Marijuana has become a potent symbol of "drugs," and the federal government has declared war on "drugs." Our national government is heavily invested in the proposition that drugs are bad, and marijuana has long been in the class of "drugs" (as opposed to medications).

Suppose that drugs really are an unadulterated evil and destructive force. Even if this is true, many have demonstrated convincingly that the war on drugs is utterly futile and counterproductive.

Proponents of the drug war respond that if it were counterproductive to prohibit murder, there would nonetheless be honor in condemning what is morally wrong, regardless of the consequences. Suppose that this argument, too, is valid. Would anyone suggest that people who distribute marijuana to sick people to reduce their pain ought to be condemned?

Specifically, would anyone propose that the doctor and nurses working at the Buyers Cooperative behaved in a way that is morally wrong or worthy of punishment? To its credit, the Court did not make this argument and neither did the concurrence.

Forgetting the Lessons of Griswold

The argument the concurrence did make was an interesting one — but it did not go far enough. Justice Stevens, joined by Justices Souter and Ginsburg, wrote separately to note that this case only decides that those who produce and distribute marijuana for medical use have no defense under federal law. It leaves open — as "a difficult issue that is not presented here" — the question whether "the defense might be available to a seriously ill patient for whom there is no alternative means of avoiding starvation or extraordinary suffering."

We should excuse patients in need of marijuana for not rejoicing at this news. First, the opinion suggests only they might not have to go to prison if they are caught in possession of marijuana, not that they will not.

Second, it is not apparent how patients are supposed to come into possession of marijuana if the law succeeds, as it is presumably meant to do, in preventing anyone from producing and distributing the drug. Starvation and extraordinary suffering may thus turn out to be the only options left to many patients.

The Court understood this point well in Griswold v. Connecticut — in which it held that distributors of contraceptives must not be prosecuted so that the privacy right to use them in one's home could be vindicated. Yet the concurring Justices have apparently forgotten the logic in this case.

Even if the right belongs to the individual user (whether of contraceptives or medical marijuana), the distributor is an essential prerequisite to the exercise of that right, and one who is also well situated to go to court and vindicate it. In this case in particular, it was obviously easier for the Cannabis Cooperative to go to Court, than for terminally ill patients to devote their limited energies to doing so.

But then Griswold was decided in 1965, and it is unclear how the case would come out if presented for the first time today. Perhaps our current Supreme Court would approve of injunctions prohibiting the sale of contraceptives. Perhaps it would find further that police — who, it recently held, may arrest drivers who fail to wear a seatbelt — may also rifle through a married couple's bedroom for telltale signs of contraceptive use.

Would the "liberal" Justices express outrage? Perhaps they would concur instead, and simply make clear that while distributors of contraceptives can be jailed, a couple using them might have a defense if criminally prosecuted.
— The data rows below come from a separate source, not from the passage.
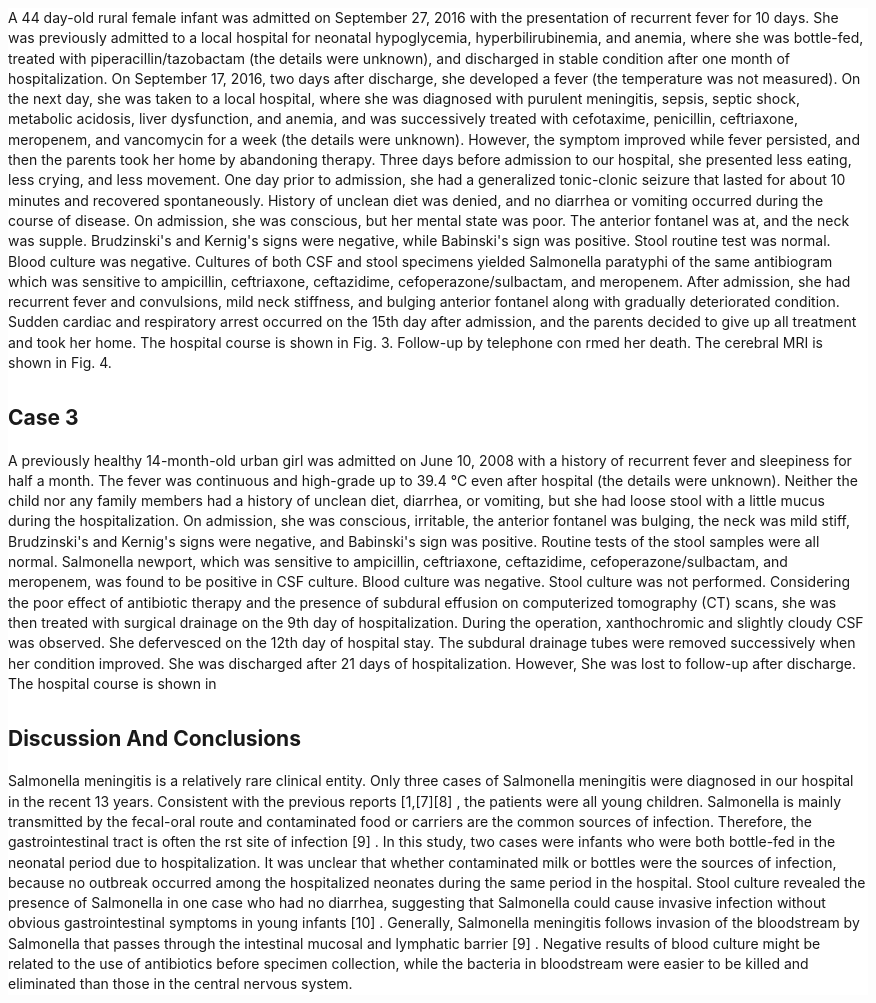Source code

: A 44 day-old rural female infant was admitted on September 27, 2016 with the presentation of recurrent fever for 10 days. She was previously admitted to a local hospital for neonatal hypoglycemia, hyperbilirubinemia, and anemia, where she was bottle-fed, treated with piperacillin/tazobactam (the details were unknown), and discharged in stable condition after one month of hospitalization. On September 17, 2016, two days after discharge, she developed a fever (the temperature was not measured). On the next day, she was taken to a local hospital, where she was diagnosed with purulent meningitis, sepsis, septic shock, metabolic acidosis, liver dysfunction, and anemia, and was successively treated with cefotaxime, penicillin, ceftriaxone, meropenem, and vancomycin for a week (the details were unknown). However, the symptom improved while fever persisted, and then the parents took her home by abandoning therapy. Three days before admission to our hospital, she presented less eating, less crying, and less movement. One day prior to admission, she had a generalized tonic-clonic seizure that lasted for about 10 minutes and recovered spontaneously. History of unclean diet was denied, and no diarrhea or vomiting occurred during the course of disease. On admission, she was conscious, but her mental state was poor. The anterior fontanel was at, and the neck was supple. Brudzinski's and Kernig's signs were negative, while Babinski's sign was positive. Stool routine test was normal. Blood culture was negative. Cultures of both CSF and stool specimens yielded Salmonella paratyphi of the same antibiogram which was sensitive to ampicillin, ceftriaxone, ceftazidime, cefoperazone/sulbactam, and meropenem. After admission, she had recurrent fever and convulsions, mild neck stiffness, and bulging anterior fontanel along with gradually deteriorated condition. Sudden cardiac and respiratory arrest occurred on the 15th day after admission, and the parents decided to give up all treatment and took her home. The hospital course is shown in Fig. 3. Follow-up by telephone con rmed her death. The cerebral MRI is shown in Fig. 4.


## Case 3

A previously healthy 14-month-old urban girl was admitted on June 10, 2008 with a history of recurrent fever and sleepiness for half a month. The fever was continuous and high-grade up to 39.4 ℃ even after hospital (the details were unknown). Neither the child nor any family members had a history of unclean diet, diarrhea, or vomiting, but she had loose stool with a little mucus during the hospitalization. On admission, she was conscious, irritable, the anterior fontanel was bulging, the neck was mild stiff, Brudzinski's and Kernig's signs were negative, and Babinski's sign was positive. Routine tests of the stool samples were all normal. Salmonella newport, which was sensitive to ampicillin, ceftriaxone, ceftazidime, cefoperazone/sulbactam, and meropenem, was found to be positive in CSF culture. Blood culture was negative. Stool culture was not performed. Considering the poor effect of antibiotic therapy and the presence of subdural effusion on computerized tomography (CT) scans, she was then treated with surgical drainage on the 9th day of hospitalization. During the operation, xanthochromic and slightly cloudy CSF was observed. She defervesced on the 12th day of hospital stay. The subdural drainage tubes were removed successively when her condition improved. She was discharged after 21 days of hospitalization. However, She was lost to follow-up after discharge. The hospital course is shown in 


## Discussion And Conclusions

Salmonella meningitis is a relatively rare clinical entity. Only three cases of Salmonella meningitis were diagnosed in our hospital in the recent 13 years. Consistent with the previous reports [1,[7][8] , the patients were all young children. Salmonella is mainly transmitted by the fecal-oral route and contaminated food or carriers are the common sources of infection. Therefore, the gastrointestinal tract is often the rst site of infection [9] . In this study, two cases were infants who were both bottle-fed in the neonatal period due to hospitalization. It was unclear that whether contaminated milk or bottles were the sources of infection, because no outbreak occurred among the hospitalized neonates during the same period in the hospital. Stool culture revealed the presence of Salmonella in one case who had no diarrhea, suggesting that Salmonella could cause invasive infection without obvious gastrointestinal symptoms in young infants [10] . Generally, Salmonella meningitis follows invasion of the bloodstream by Salmonella that passes through the intestinal mucosal and lymphatic barrier [9] . Negative results of blood culture might be related to the use of antibiotics before specimen collection, while the bacteria in bloodstream were easier to be killed and eliminated than those in the central nervous system.
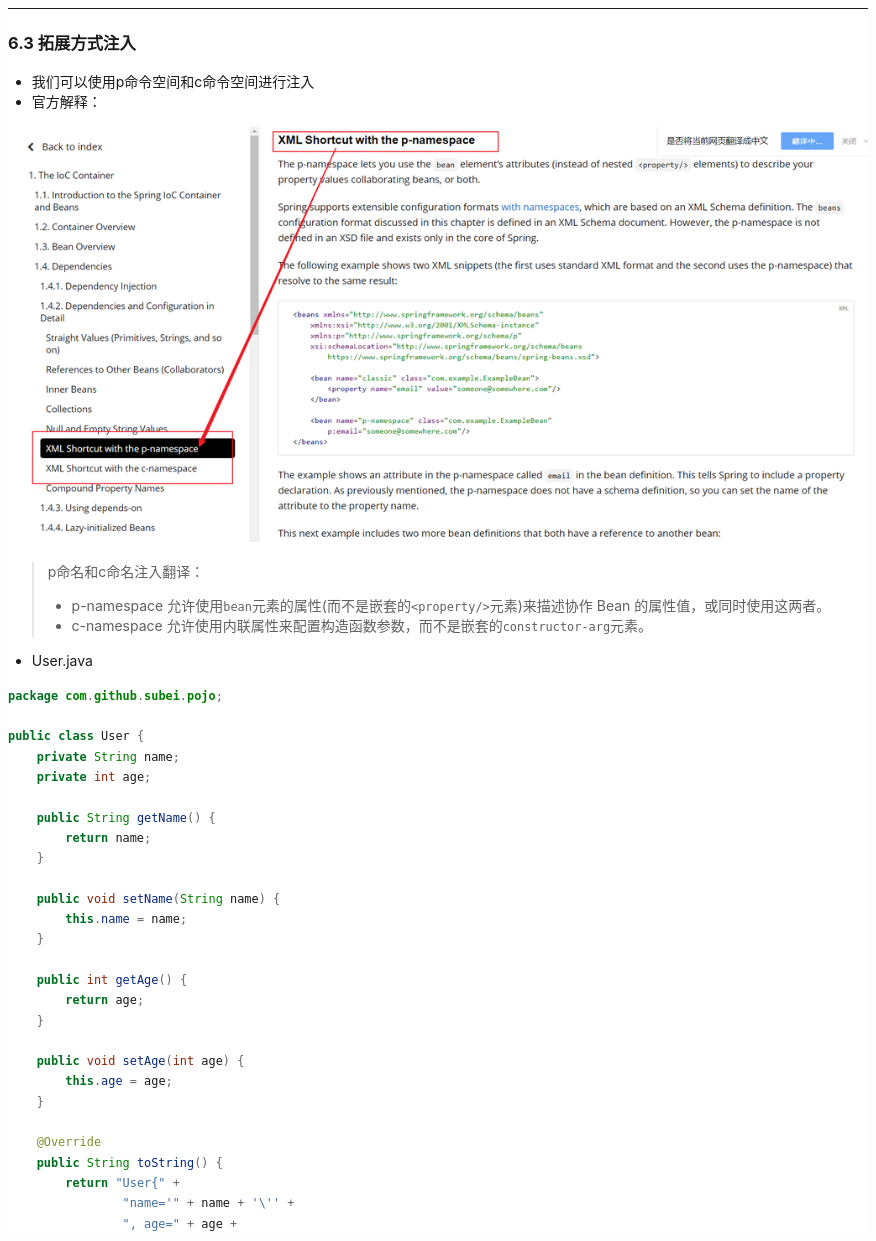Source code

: -----

### 6.3 拓展方式注入

- 我们可以使用p命令空间和c命令空间进行注入
- 官方解释：

![1609938899022](img/day03/05-2.png)

> p命名和c命名注入翻译：
>
> - p-namespace 允许使用`bean`元素的属性(而不是嵌套的` <property/> `元素)来描述协作 Bean 的属性值，或同时使用这两者。 
> - c-namespace 允许使用内联属性来配置构造函数参数，而不是嵌套的`constructor-arg`元素。 

- User.java 

```java
package com.github.subei.pojo;

public class User {
    private String name;
    private int age;

    public String getName() {
        return name;
    }

    public void setName(String name) {
        this.name = name;
    }

    public int getAge() {
        return age;
    }

    public void setAge(int age) {
        this.age = age;
    }

    @Override
    public String toString() {
        return "User{" +
                "name='" + name + '\'' +
                ", age=" + age +
```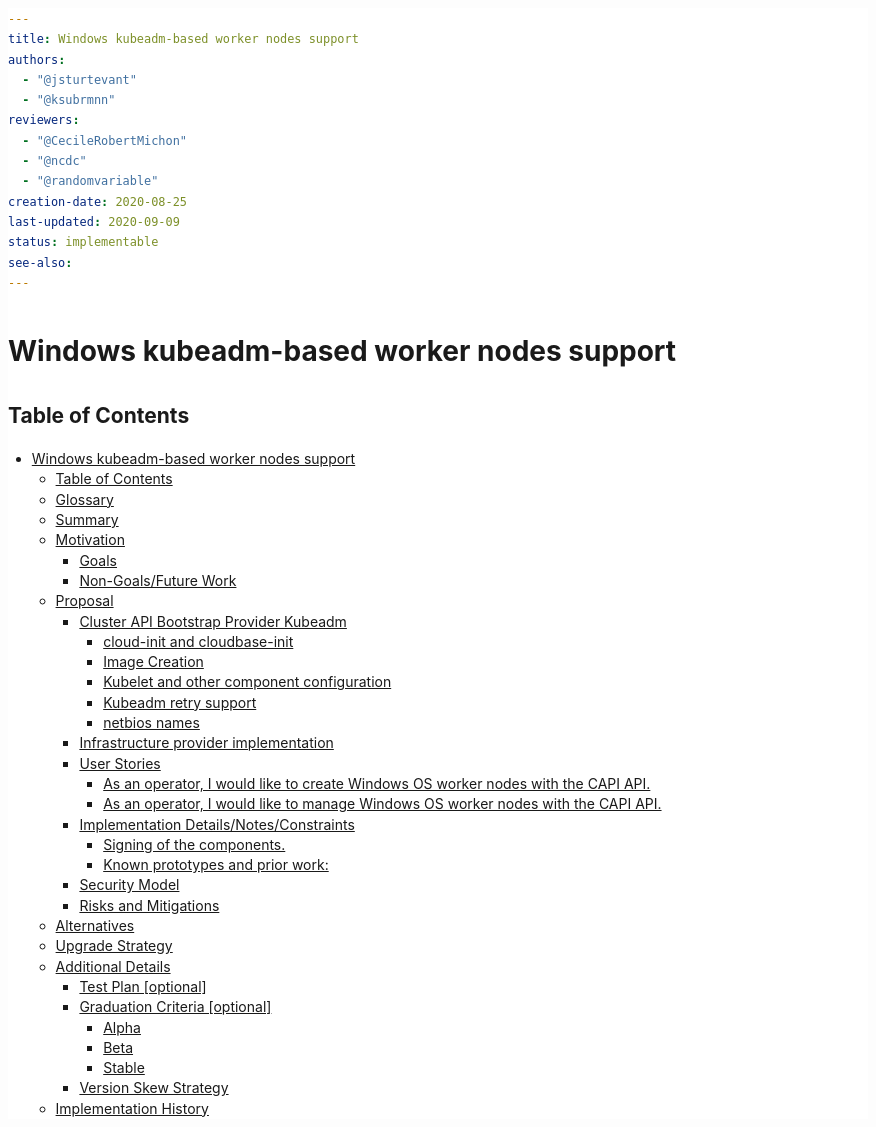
 ```yaml
---
title: Windows kubeadm-based worker nodes support
authors:
  - "@jsturtevant"
  - "@ksubrmnn"
reviewers:
  - "@CecileRobertMichon"
  - "@ncdc"
  - "@randomvariable"
creation-date: 2020-08-25
last-updated: 2020-09-09
status: implementable
see-also:
---
```


# Windows kubeadm-based worker nodes support

## Table of Contents

- [Windows kubeadm-based worker nodes support](#windows-kubeadm-based-worker-nodes-support)
  - [Table of Contents](#table-of-contents)
  - [Glossary](#glossary)
  - [Summary](#summary)
  - [Motivation](#motivation)
    - [Goals](#goals)
    - [Non-Goals/Future Work](#non-goalsfuture-work)
  - [Proposal](#proposal)
    - [Cluster API Bootstrap Provider Kubeadm](#cluster-api-bootstrap-provider-kubeadm)
      - [cloud-init and cloudbase-init](#cloud-init-and-cloudbase-init)
      - [Image Creation](#image-creation)
      - [Kubelet and other component configuration](#kubelet-and-other-component-configuration)
      - [Kubeadm retry support](#kubeadm-retry-support)
      - [netbios names](#netbios-names)
    - [Infrastructure provider implementation](#infrastructure-provider-implementation)
    - [User Stories](#user-stories)
      - [As an operator, I would like to create Windows OS worker nodes with the CAPI API.](#as-an-operator-i-would-like-to-create-windows-os-worker-nodes-with-the-capi-api)
      - [As an operator, I would like to manage Windows OS worker nodes with the CAPI API.](#as-an-operator-i-would-like-to-manage-windows-os-worker-nodes-with-the-capi-api)
    - [Implementation Details/Notes/Constraints](#implementation-detailsnotesconstraints)
      - [Signing of the components.](#signing-of-the-components)
      - [Known prototypes and prior work:](#known-prototypes-and-prior-work)
    - [Security Model](#security-model)
    - [Risks and Mitigations](#risks-and-mitigations)
  - [Alternatives](#alternatives)
  - [Upgrade Strategy](#upgrade-strategy)
  - [Additional Details](#additional-details)
    - [Test Plan [optional]](#test-plan-optional)
    - [Graduation Criteria [optional]](#graduation-criteria-optional)
      - [Alpha](#alpha)
      - [Beta](#beta)
      - [Stable](#stable)
    - [Version Skew Strategy](#version-skew-strategy)
  - [Implementation History](#implementation-history)


[community meeting]: https://docs.google.com/document/d/1fQNlqsDkvEggWFi51GVxOglL2P1Bvo2JhZlMhm2d-Co/edit#heading=h.ozawn3ogj91o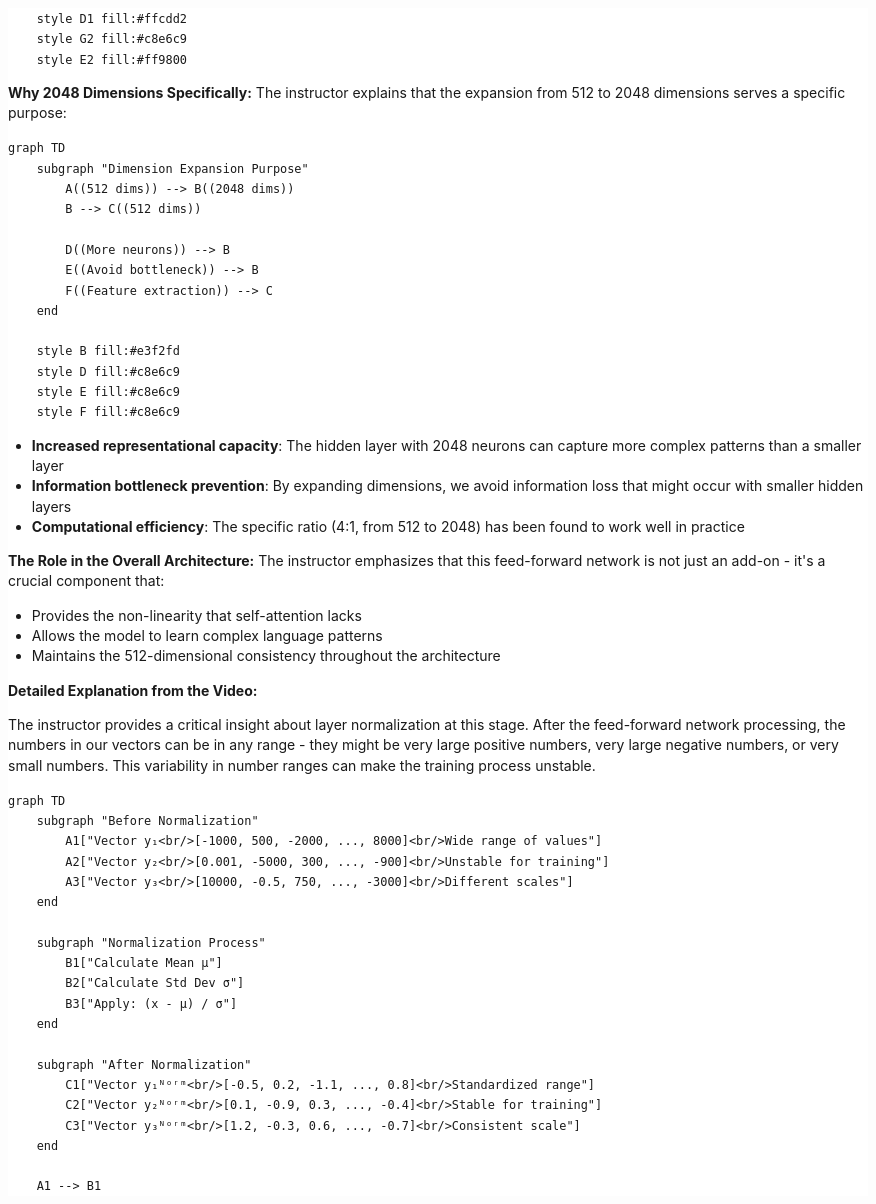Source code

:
 ```mermaid
    style D1 fill:#ffcdd2
    style G2 fill:#c8e6c9
    style E2 fill:#ff9800
```

**Why 2048 Dimensions Specifically:**
The instructor explains that the expansion from 512 to 2048 dimensions serves a specific purpose:

```mermaid
graph TD
    subgraph "Dimension Expansion Purpose"
        A((512 dims)) --> B((2048 dims))
        B --> C((512 dims))
        
        D((More neurons)) --> B
        E((Avoid bottleneck)) --> B
        F((Feature extraction)) --> C
    end
    
    style B fill:#e3f2fd
    style D fill:#c8e6c9
    style E fill:#c8e6c9
    style F fill:#c8e6c9
```

- **Increased representational capacity**: The hidden layer with 2048 neurons can capture more complex patterns than a smaller layer
- **Information bottleneck prevention**: By expanding dimensions, we avoid information loss that might occur with smaller hidden layers
- **Computational efficiency**: The specific ratio (4:1, from 512 to 2048) has been found to work well in practice

**The Role in the Overall Architecture:**
The instructor emphasizes that this feed-forward network is not just an add-on - it's a crucial component that:
- Provides the non-linearity that self-attention lacks
- Allows the model to learn complex language patterns
- Maintains the 512-dimensional consistency throughout the architecture

**Detailed Explanation from the Video:**

The instructor provides a critical insight about layer normalization at this stage. After the feed-forward network processing, the numbers in our vectors can be in any range - they might be very large positive numbers, very large negative numbers, or very small numbers. This variability in number ranges can make the training process unstable.

```mermaid
graph TD
    subgraph "Before Normalization"
        A1["Vector y₁<br/>[-1000, 500, -2000, ..., 8000]<br/>Wide range of values"]
        A2["Vector y₂<br/>[0.001, -5000, 300, ..., -900]<br/>Unstable for training"]
        A3["Vector y₃<br/>[10000, -0.5, 750, ..., -3000]<br/>Different scales"]
    end
    
    subgraph "Normalization Process"
        B1["Calculate Mean μ"]
        B2["Calculate Std Dev σ"]
        B3["Apply: (x - μ) / σ"]
    end
    
    subgraph "After Normalization"
        C1["Vector y₁ᴺᵒʳᵐ<br/>[-0.5, 0.2, -1.1, ..., 0.8]<br/>Standardized range"]
        C2["Vector y₂ᴺᵒʳᵐ<br/>[0.1, -0.9, 0.3, ..., -0.4]<br/>Stable for training"]
        C3["Vector y₃ᴺᵒʳᵐ<br/>[1.2, -0.3, 0.6, ..., -0.7]<br/>Consistent scale"]
    end
    
    A1 --> B1
```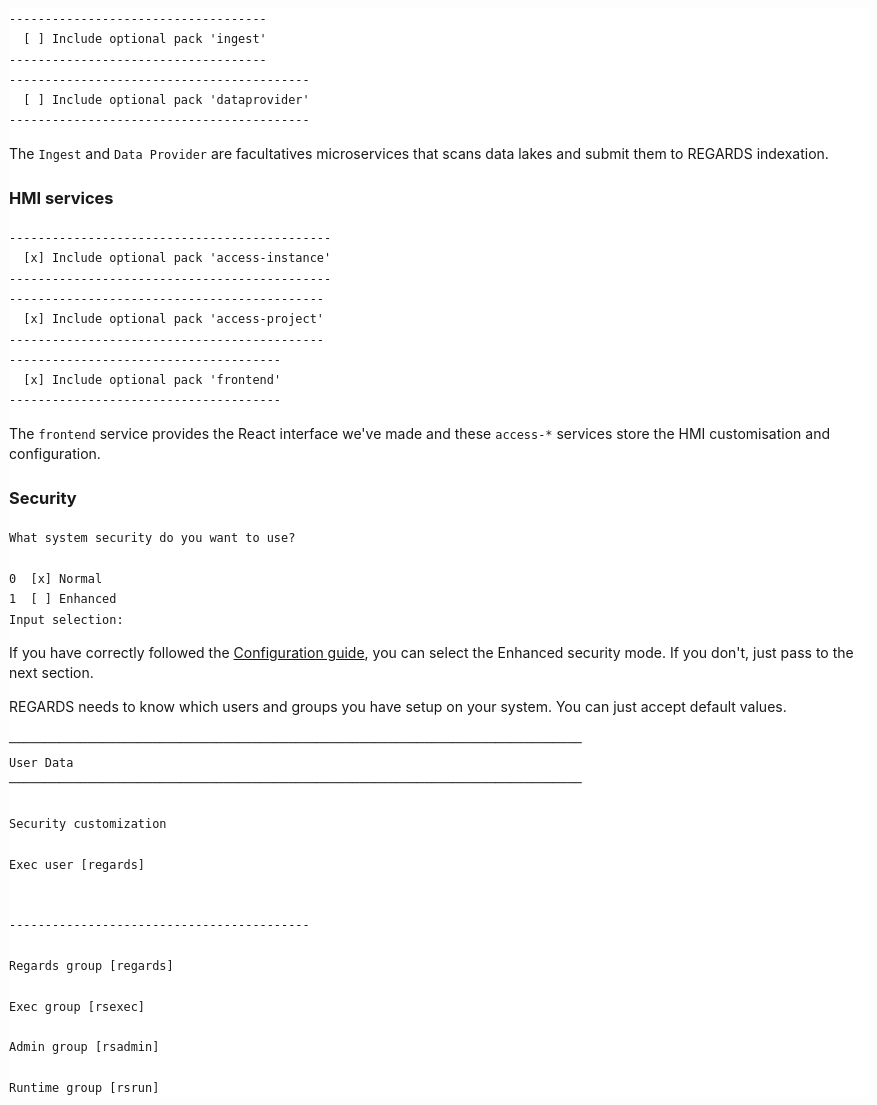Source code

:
 ```txt
------------------------------------
  [ ] Include optional pack 'ingest'
------------------------------------
------------------------------------------
  [ ] Include optional pack 'dataprovider'
------------------------------------------
```

The `Ingest` and `Data Provider` are facultatives microservices that scans data lakes and submit them to REGARDS indexation. 

### HMI services

```txt
---------------------------------------------
  [x] Include optional pack 'access-instance'
---------------------------------------------
--------------------------------------------
  [x] Include optional pack 'access-project'
--------------------------------------------
--------------------------------------
  [x] Include optional pack 'frontend'
--------------------------------------
```

The `frontend` service provides the React interface we've made and these `access-*` services store the HMI customisation and configuration.

### Security

```txt
What system security do you want to use?

0  [x] Normal
1  [ ] Enhanced
Input selection:
```

If you have correctly followed the [Configuration guide](/getting-started/configuration/#section=getting-started), you can select the Enhanced security mode. If you don't, just pass to the next section.

REGARDS needs to know which users and groups you have setup on your system. You can just accept default values.
```
────────────────────────────────────────────────────────────────────────────────
User Data
────────────────────────────────────────────────────────────────────────────────

Security customization

Exec user [regards] 


------------------------------------------

Regards group [regards] 

Exec group [rsexec] 

Admin group [rsadmin] 

Runtime group [rsrun]
```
In talking with people from other "civilized" countries, I often encounter amazement at the puritanical nature of the United States. People cite our drug policies and attitudes toward sexuality. It becomes increasingly difficult to defend our nation from such critiques given legislative, executive, and judicial commitments to stamping out the "evil" of drugs — even when what is stamped out is the right of our most vulnerable citizens to obtain temporary respite from debilitating, and even terminal, illness.


Sherry F. Colb, a FindLaw columnist, is a Professor at Rutgers Law School in Newark.